§ Records from a data collection:
_____
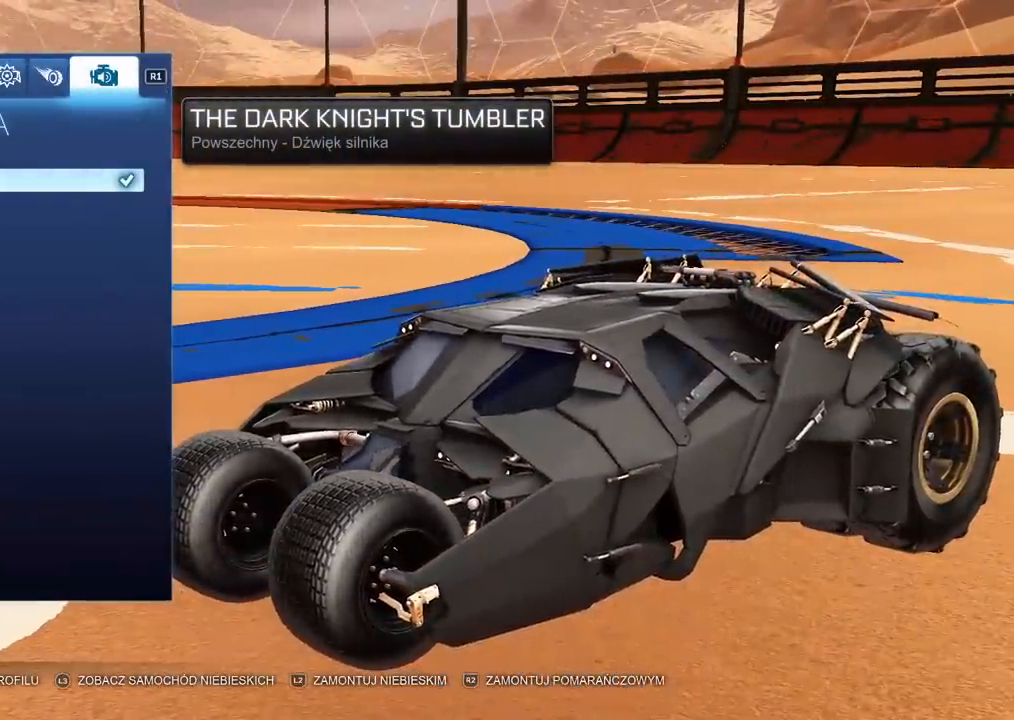
{"buttons": [], "left_stick": "center", "right_stick": "center", "events": []}
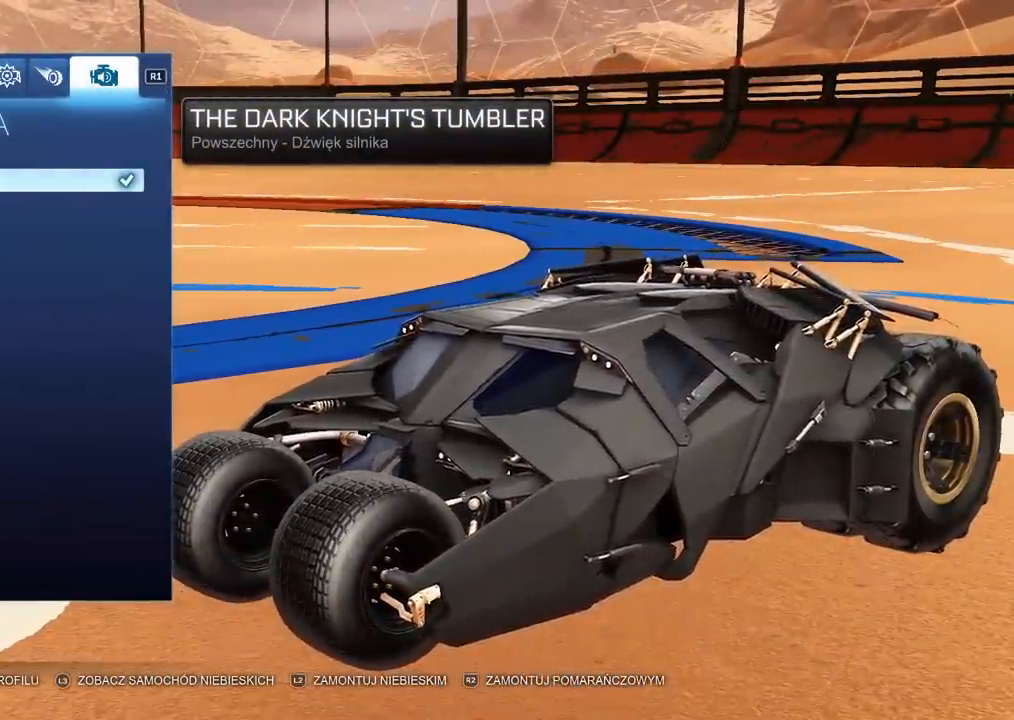
{"buttons": [], "left_stick": "center", "right_stick": "center", "events": []}
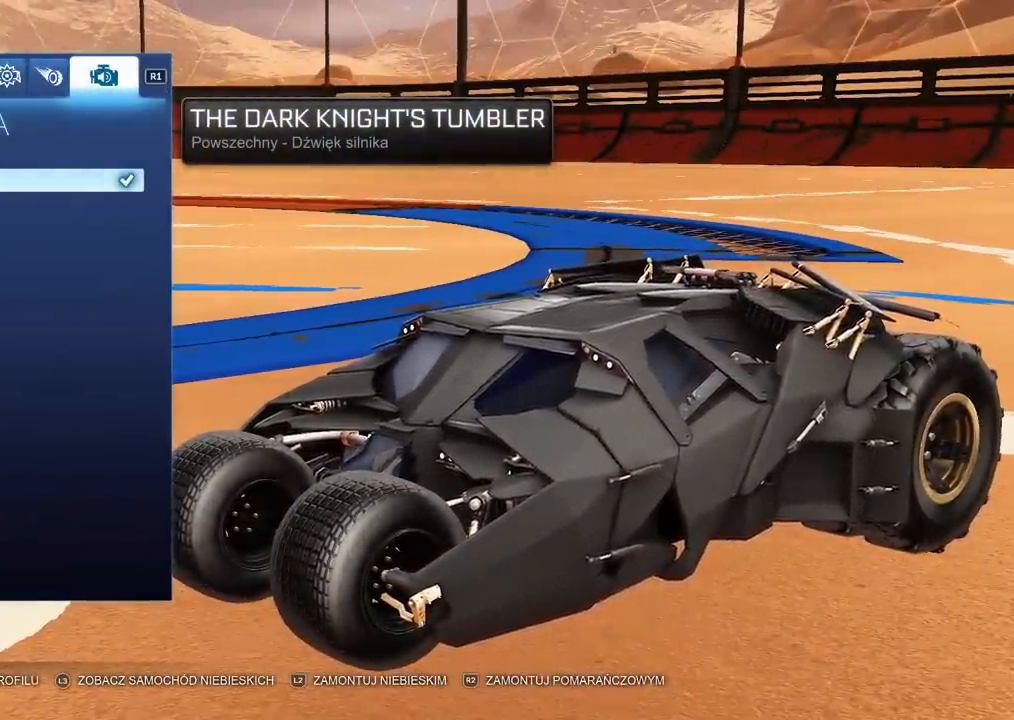
{"buttons": [], "left_stick": "center", "right_stick": "center", "events": []}
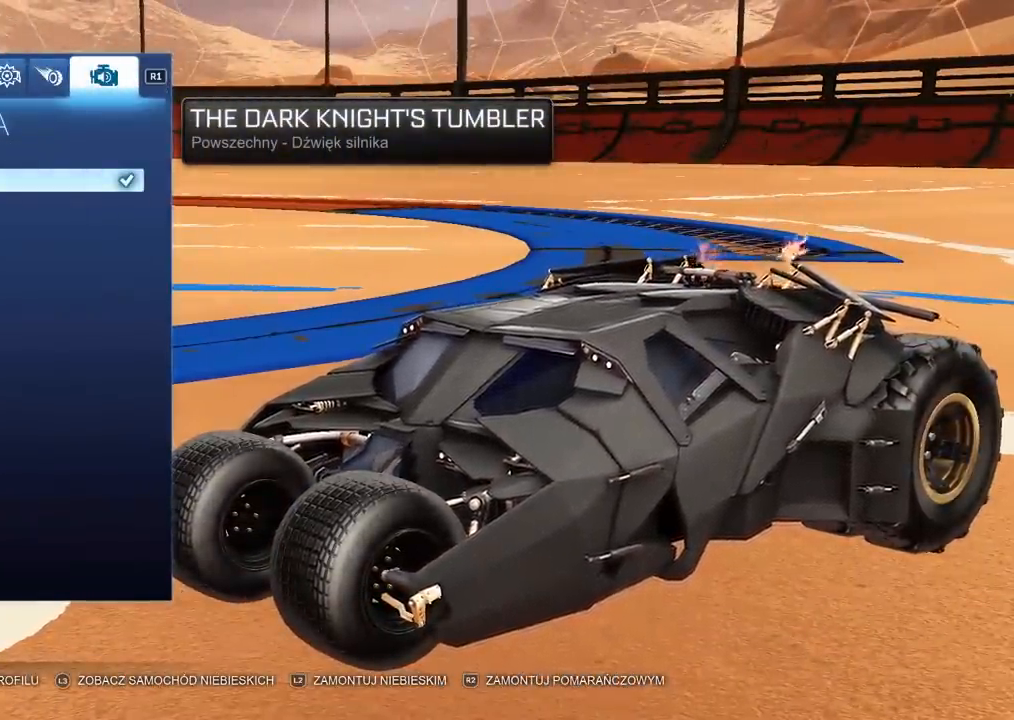
{"buttons": [], "left_stick": "center", "right_stick": "center", "events": []}
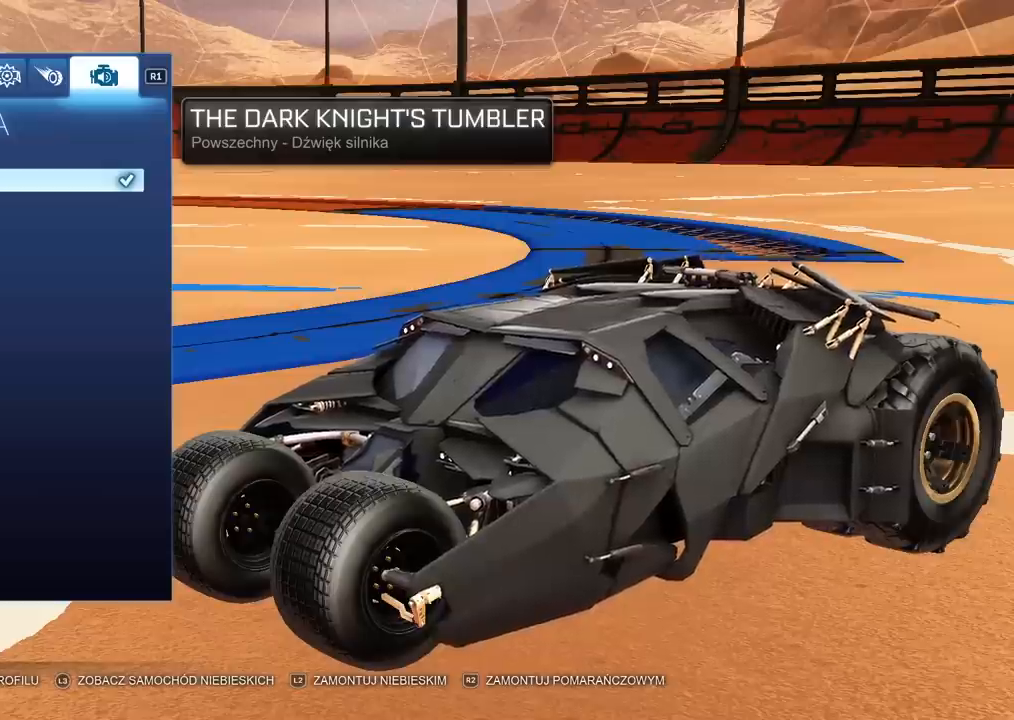
{"buttons": [], "left_stick": "center", "right_stick": "center", "events": []}
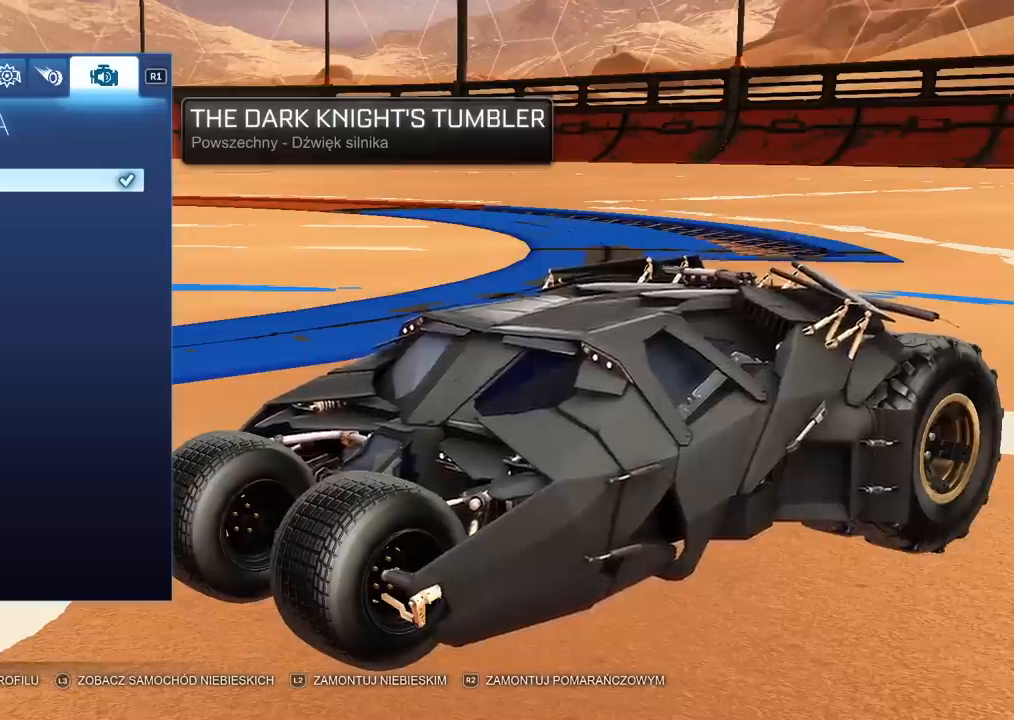
{"buttons": [], "left_stick": "center", "right_stick": "center", "events": []}
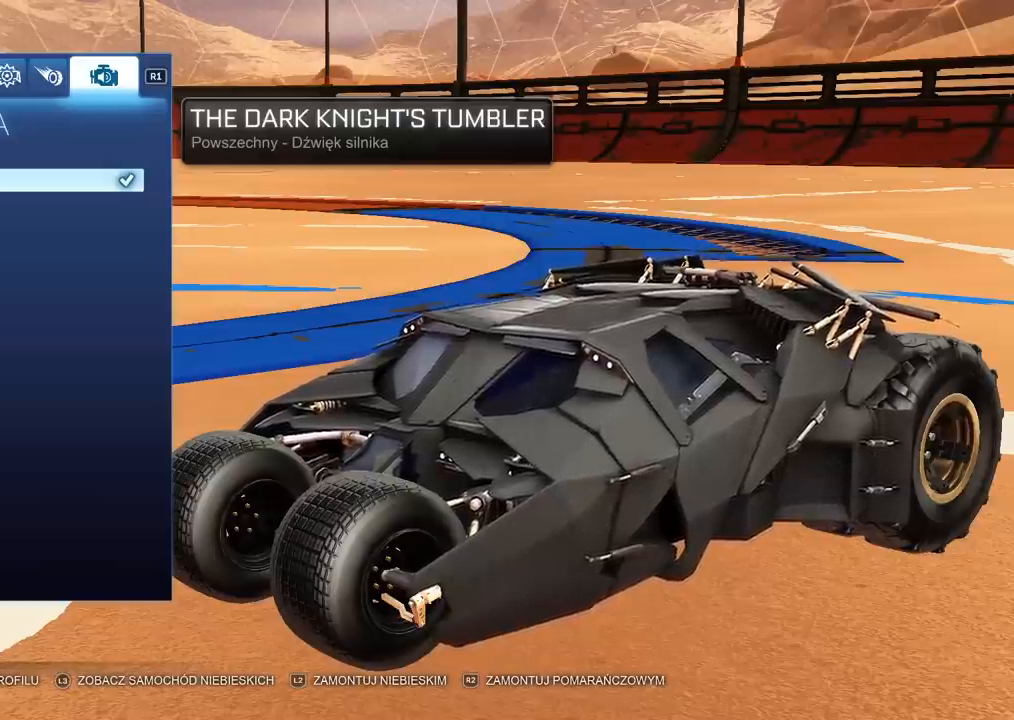
{"buttons": [], "left_stick": "center", "right_stick": "center", "events": []}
_____
§ Task brief: Repeat each line above exactly as it reads, omitting any pictures.

§ Response area:
{"buttons": [], "left_stick": "center", "right_stick": "center", "events": []}
{"buttons": [], "left_stick": "center", "right_stick": "center", "events": []}
{"buttons": [], "left_stick": "center", "right_stick": "center", "events": []}
{"buttons": [], "left_stick": "center", "right_stick": "center", "events": []}
{"buttons": [], "left_stick": "center", "right_stick": "center", "events": []}
{"buttons": [], "left_stick": "center", "right_stick": "center", "events": []}
{"buttons": [], "left_stick": "center", "right_stick": "center", "events": []}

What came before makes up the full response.